Es gehört eigentlich nicht zum Dienst von Johannes, verschiedene Zeitepochen zu schildern. Das ist mehr dem Apostel Paulus vorbehalten. Johannes beschreibt uns vor allem die Offenbarung Gottes in seinem Sohn. Doch am Anfang und am Ende seines Evangeliums zeigt Er anhand von Ereignissen den Ablauf verschiedener Heilszeiten.
In Johannes 1 und 2 haben wir drei besondere Tage, die uns drei Zeitabschnitte zeigen:
- In Kapitel 1,35-42 finden wir den Tag, an dem zwei Jünger zum Herrn Jesus kamen und bei Ihm blieben. Das ist die christliche Zeit, die Zeit der Versammlung.
- In Kapitel 1,43-51 lesen wir vom Tag, an dem Nathanael dem Herrn begegnete und Ihn als König Israels anerkannte. Er weist auf den gläubigen Überrest in der zukünftigen Drangsalszeit hin.
- In Kapitel 2,1-11 wird der Tag beschrieben, als die Hochzeit in Kana stattfand. Dort finden wir einige Hinweise auf die Freude im Tausendjährigen Reich.

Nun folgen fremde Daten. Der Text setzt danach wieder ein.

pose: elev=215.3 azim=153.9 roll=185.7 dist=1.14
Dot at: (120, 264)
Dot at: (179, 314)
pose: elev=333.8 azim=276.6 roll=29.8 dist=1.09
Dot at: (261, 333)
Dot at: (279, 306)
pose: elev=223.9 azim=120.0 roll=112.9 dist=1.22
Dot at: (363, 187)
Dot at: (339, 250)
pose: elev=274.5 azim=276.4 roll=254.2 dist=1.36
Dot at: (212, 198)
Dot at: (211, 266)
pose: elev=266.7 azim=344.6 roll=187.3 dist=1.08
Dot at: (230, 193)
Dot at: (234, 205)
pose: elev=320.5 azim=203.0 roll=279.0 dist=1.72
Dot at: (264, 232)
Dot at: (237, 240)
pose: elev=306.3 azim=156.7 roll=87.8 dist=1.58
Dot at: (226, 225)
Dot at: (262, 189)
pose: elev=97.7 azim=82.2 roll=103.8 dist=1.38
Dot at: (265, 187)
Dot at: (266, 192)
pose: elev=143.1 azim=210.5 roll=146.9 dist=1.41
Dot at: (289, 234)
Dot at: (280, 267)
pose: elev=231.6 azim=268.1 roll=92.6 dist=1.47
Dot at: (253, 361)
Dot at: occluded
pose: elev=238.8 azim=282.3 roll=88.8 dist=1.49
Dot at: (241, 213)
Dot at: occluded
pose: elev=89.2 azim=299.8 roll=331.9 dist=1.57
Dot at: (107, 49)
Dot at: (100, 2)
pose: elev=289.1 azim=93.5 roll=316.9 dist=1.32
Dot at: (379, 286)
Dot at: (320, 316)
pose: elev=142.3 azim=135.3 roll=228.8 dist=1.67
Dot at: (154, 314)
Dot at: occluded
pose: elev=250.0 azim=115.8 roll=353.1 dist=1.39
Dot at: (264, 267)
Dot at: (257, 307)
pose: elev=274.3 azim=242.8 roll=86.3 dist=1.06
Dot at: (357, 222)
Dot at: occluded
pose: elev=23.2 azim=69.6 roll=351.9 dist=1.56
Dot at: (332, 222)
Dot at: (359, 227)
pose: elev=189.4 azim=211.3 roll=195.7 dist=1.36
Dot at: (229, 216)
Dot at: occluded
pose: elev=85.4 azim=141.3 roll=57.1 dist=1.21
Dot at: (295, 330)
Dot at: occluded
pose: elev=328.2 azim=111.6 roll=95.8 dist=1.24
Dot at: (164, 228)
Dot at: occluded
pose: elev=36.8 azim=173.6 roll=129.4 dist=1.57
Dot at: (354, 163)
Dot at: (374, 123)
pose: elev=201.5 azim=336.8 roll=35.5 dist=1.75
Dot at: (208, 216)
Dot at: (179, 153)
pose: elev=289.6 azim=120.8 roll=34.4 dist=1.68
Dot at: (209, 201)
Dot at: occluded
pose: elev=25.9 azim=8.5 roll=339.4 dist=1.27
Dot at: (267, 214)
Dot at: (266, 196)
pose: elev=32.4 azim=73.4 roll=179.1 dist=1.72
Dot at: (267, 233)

In Johannes 20 und 21 geben uns vier Abschnitte einen Überblick über verschiedene Heilszeiten. Es wird dort gezeigt, welche Gruppen von Menschen am Segen des Erlösungswerks von Golgatha teilhaben:
- Kapitel 20,1-18: Maria Magdalene stellt den Überrest aus Israel zur damaligen Zeit dar, der in himmlische Beziehungen eingeführt wird.
- Kapitel 20,19-23: Der Herr kommt in die Mitte der Jünger. Sie sind ein Bild der Gläubigen, die in der Gnadenzeit zur Versammlung gehören. Das entspricht Johannes 1,35-42.
- Kapitel 20,24-29: Thomas weist auf den gläubigen Überrest in der zukünftigen Drangsalszeit hin, der den Herrn Jesus annehmen wird. Das stimmt mit Johannes 1,43-51 überein.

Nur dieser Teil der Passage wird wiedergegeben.